Battlepanda: Equations in Law = Bad Idea

Battlepanda

Always trying to figure things out with the minimum of bullshit and the maximum of belligerence.

Tuesday, January 03, 2006

Equations in Law = Bad Idea

Two of the friends I got together with to celebrate the New Year in Chicago (including my lovely hostess) are currently law students. From their conversations, I picked up this disturbing nugget of information about tort law in this country. My friends are united in their contempt of law and economics, which is not about laws governing economics, as I first assumed, but the school of thought which seeks to apply economic reasoning to legal matters. Sounds like bad news? Yep.

Consider Judge Learned Hand's (yes, that really is his name) formula for establishing negligence -- an act is considered in breach if B is less than PL where B equals the burden of taking a precaution to prevent the accident, P equals the possiblity of the accident occuring and L is the size of the injury. "B is less than PL" works perfectly for individual risktaking -- we have to decide every day whether, say, the burden of locking the car doors is worth the small possibility of thievery multiplied by the loss of your belongings.

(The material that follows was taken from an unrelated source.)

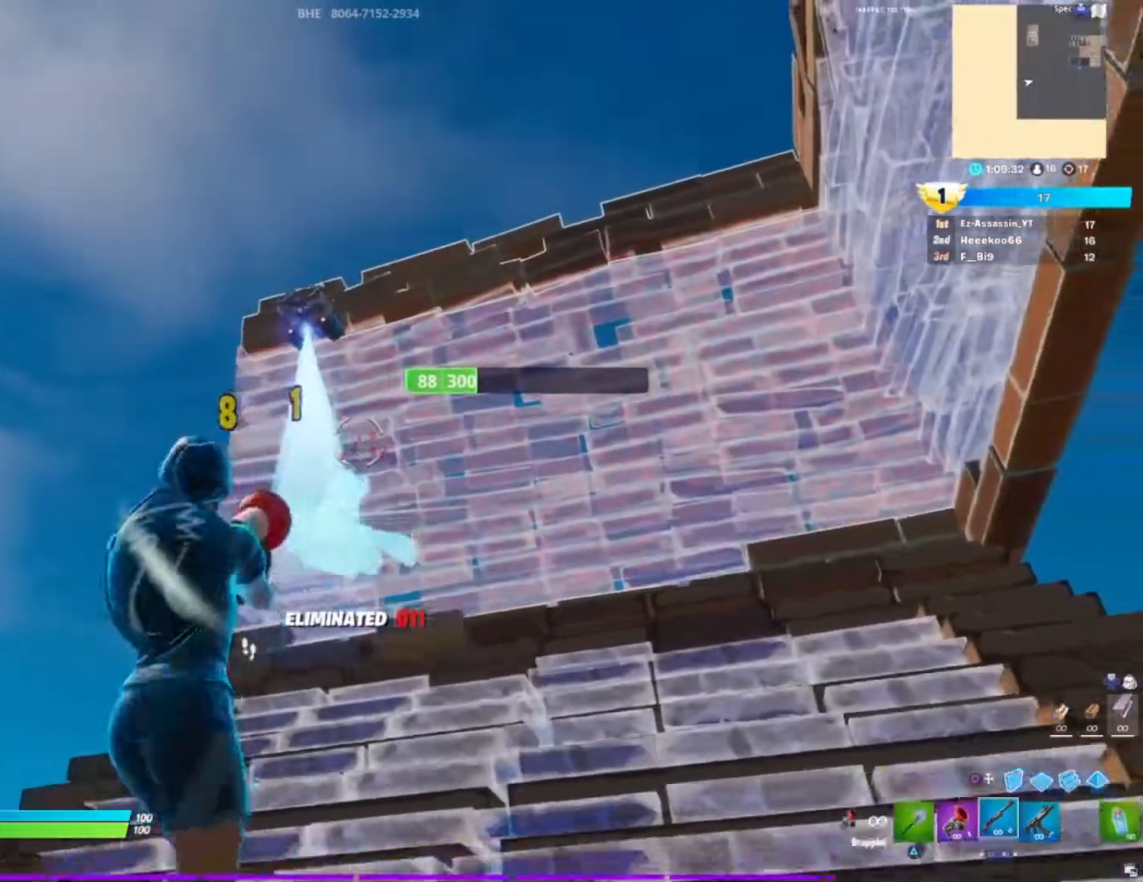
{"buttons": ["CIRCLE"], "left_stick": "right", "right_stick": "center", "events": [[17, "R1", "down"], [50, "right_stick", "down"], [100, "left_stick", "up-left"], [150, "R1", "up"], [350, "right_stick", "center"], [383, "left_stick", "right"], [500, "CIRCLE", "down"]]}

But this formula makes no sense when two different parties are involved. Call me a crazed individualist, but I find it shocking that, in the eyes of the law, it is acceptable for businesses to put my health, safety and property at risk without my permission as long as they make a big enough profit, even if I do not benefit from that profit. That's like saying stealing my stereo is OK as long as the thief really enjoys music and gets a lot of use out of it.

This is not some wacky theoretical law -- first-year law students are learning this. "I had a hard time with this stuff for most of the semester because it just didn't make sense" said one friend, "but realizing how illegitimate the core idea was and how violently I disagreed with it made studying a lot easier." (I paraphrase).

Oh, and why am I not surprised that Judge Posner is a chief proponent of this theory?